Quelldokument ▸
┌──
S Y N O P T I S C H E Ü B E R S I C H T M I T T E L F R I S T
ausgegeben am Samstag, den 26.11.2022 um 10.30 UTC

Leicht wechselhaft und etwas kälter. Nächte frostig und regionale Glätte.

Synoptische Entwicklung bis zum Samstag, den 03.12.2022

Jüngst haben wir die Entwicklung der Störungsausbreitung betrachtet, die vom
skandinavischen Sektor stromab (Asien) und stromauf initiiert wurde. Auch der
zeitlich begrenzte Einfluss der aktuell mäßig stark ausgeprägten MJO Welle in
Phase 7 (und unter stetiger Abschwächung bis zur Auflösung innerhalb des
Einheitskreises fallend bzw. zur 8 wandernd) wurde eingebaut. Allerdings
beschränken sich diese Abschwächungstendenzen weiterhin auf den unteren Bereich
des Polarwirbels (Troposphäre und untere Stratosphäre). Darüber wird während der
Mittelfrist erneut mit einer Zunahme der zonal gemittelten Windgeschwindigkeiten
in 10 hPa gerechnet und zwar nach IFS-ENS auf Werte jenseits des
klimatologischen Mittels.

Doch sind diese beschriebenen Szenarien alles nur Bausteine im Rad der
subsaisonalen Vorhersage und manchmal schiebt sich eines der Bausteine erst im
Verlauf der Entwicklung immer mehr in den Vordergrund – so auch heute.

Wie beschrieben sorgte und sorgen die blockierende Antizyklone über
Skandinavien/Karasee sowie die negative PNA Signatur (forciert u.a. aus den
Tropen heraus) weiterhin für mäßig starke vertikale Wärmeflüsse, die konstant
den Polarwirbel z.B. in 50 hPa Höhe schwächen und in zwei dominante Zentren
aufspalten. Eines liegt über dem nördlichen/östlichen Asien sowie der Laptewsee.
Das andere Drehzentrum schiebt sich erneut weiter in Richtung
kanadisch-arktisches Archipel. Aus diesem deformierten Bereich und cross-polarer
Verbindung strömt nun eine arktische Luftmasse mit negativen 850 hPa
Temperaturanomalien von 10 bis 20 Kelvin zum CFSR Klimamittel (81-10) in
Richtung Kanada sowie in Richtung östliches und nördliches Russland, Mongolei
und China/ Japan (DIE Lage für „lake effect“ Schnee in Japan, Eisschrank-Werte
in Ostasien und Pulverschnee in den nördlichen Rockies).

Die genannte Konfiguration sorgt über Europa während dieser Mittelfrist für eine
Fortdauer der äußerst gradientarmen Bedingungen, sodass sich jegliche
Rossby-Wellenzüge (u.a. forciert durch die negative PNA) in unserem Bereich an
der blockierenden Antizyklone totlaufen und es zu keiner nennenswerten
Wellenverlagerung mehr kommt. Schaut man sich die EKE an (eddy kinetic energy),
so ergeben sich zwei Aktionszentren: eines über dem Nordostatlantik in Richtung
Island gerichtet und ein weiteres in Richtung zentrales Mittelmeer gerichtet.
└──
Datenauszug ▸
┌──
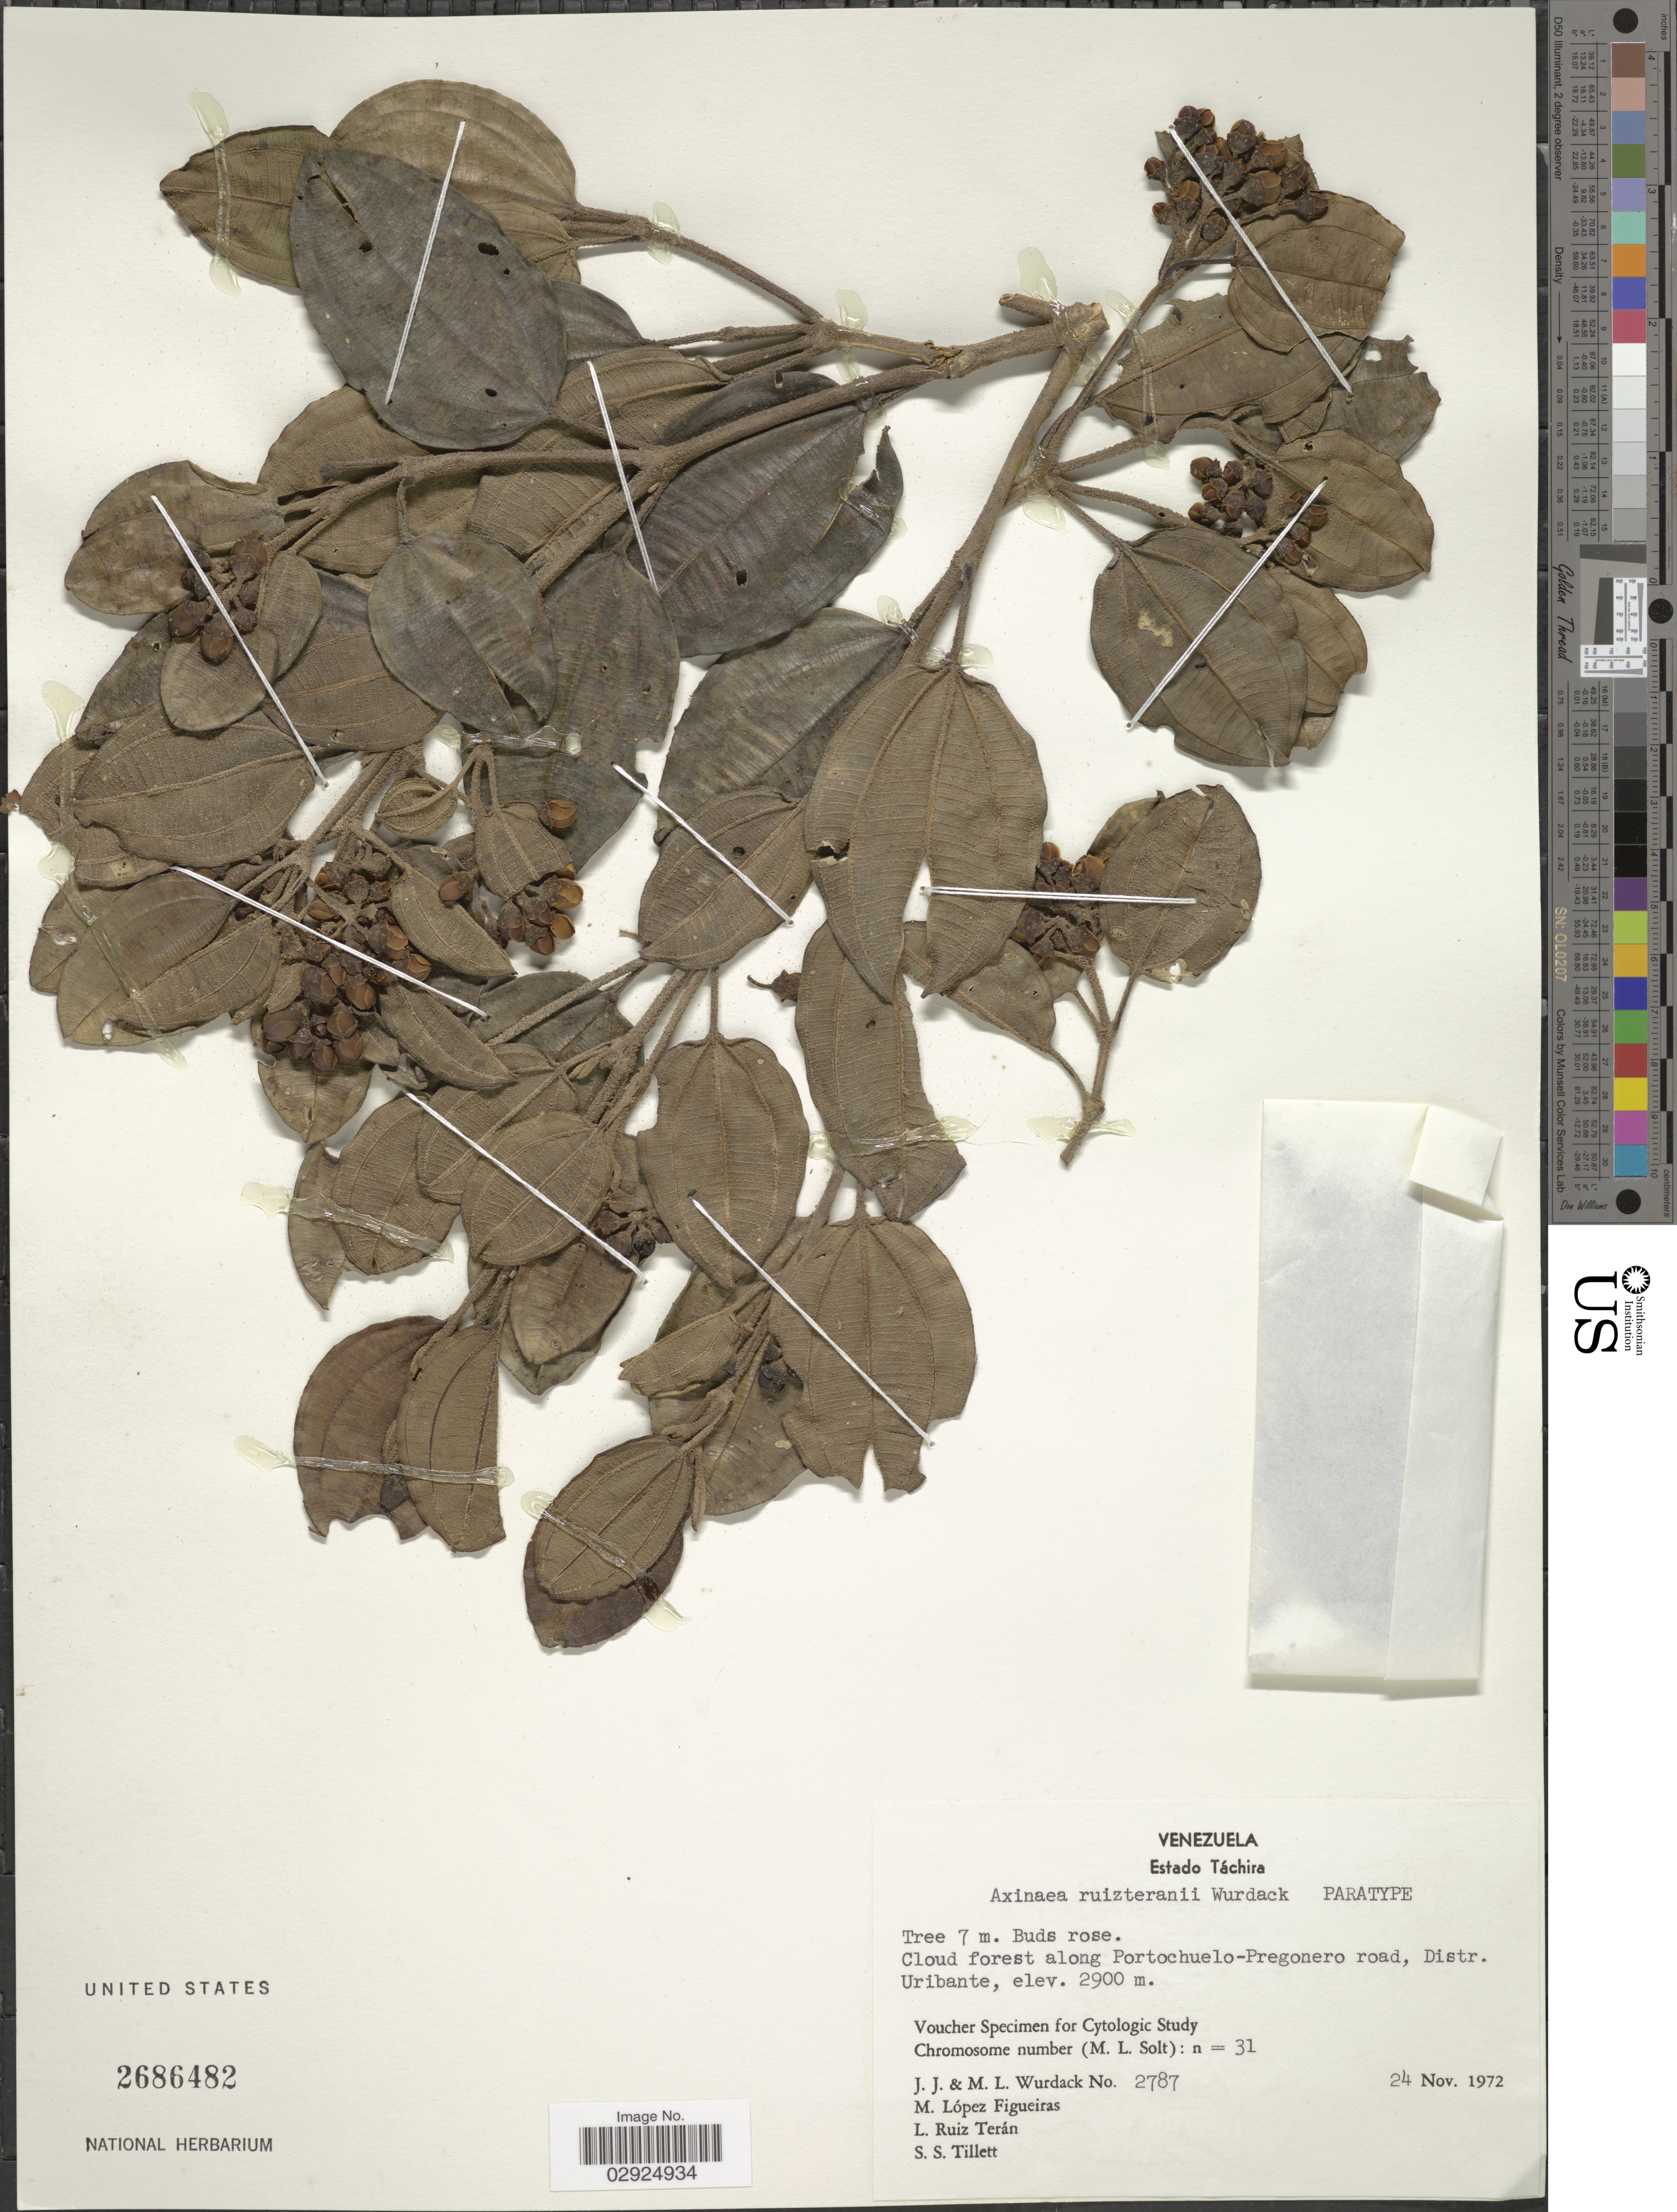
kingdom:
└──
Aufgabenstellung ▸
[1] Wann wurde die synoptische Übersicht ausgegeben?
[2] In welche Richtungen strömt laut der synoptischen Übersicht die arktische Luftmasse? Nenne alle.
[3] Gib aus der synoptischen Übersicht den Abschnitt zwischen „Wie beschrieben sorgte“ und „sowie der Laptewsee.“ wortgetreu aus, beide Stellen eingeschlossen.

Vollständige Antworten ▸
[1] Am Samstag, den 26.11.2022 um 10.30 UTC.

[2]
- Kanada
- östliches und nördliches Russland
- Mongolei
- China/Japan

[3]
Wie beschrieben sorgte und sorgen die blockierende Antizyklone über
Skandinavien/Karasee sowie die negative PNA Signatur (forciert u.a. aus den
Tropen heraus) weiterhin für mäßig starke vertikale Wärmeflüsse, die konstant
den Polarwirbel z.B. in 50 hPa Höhe schwächen und in zwei dominante Zentren
aufspalten. Eines liegt über dem nördlichen/östlichen Asien sowie der Laptewsee.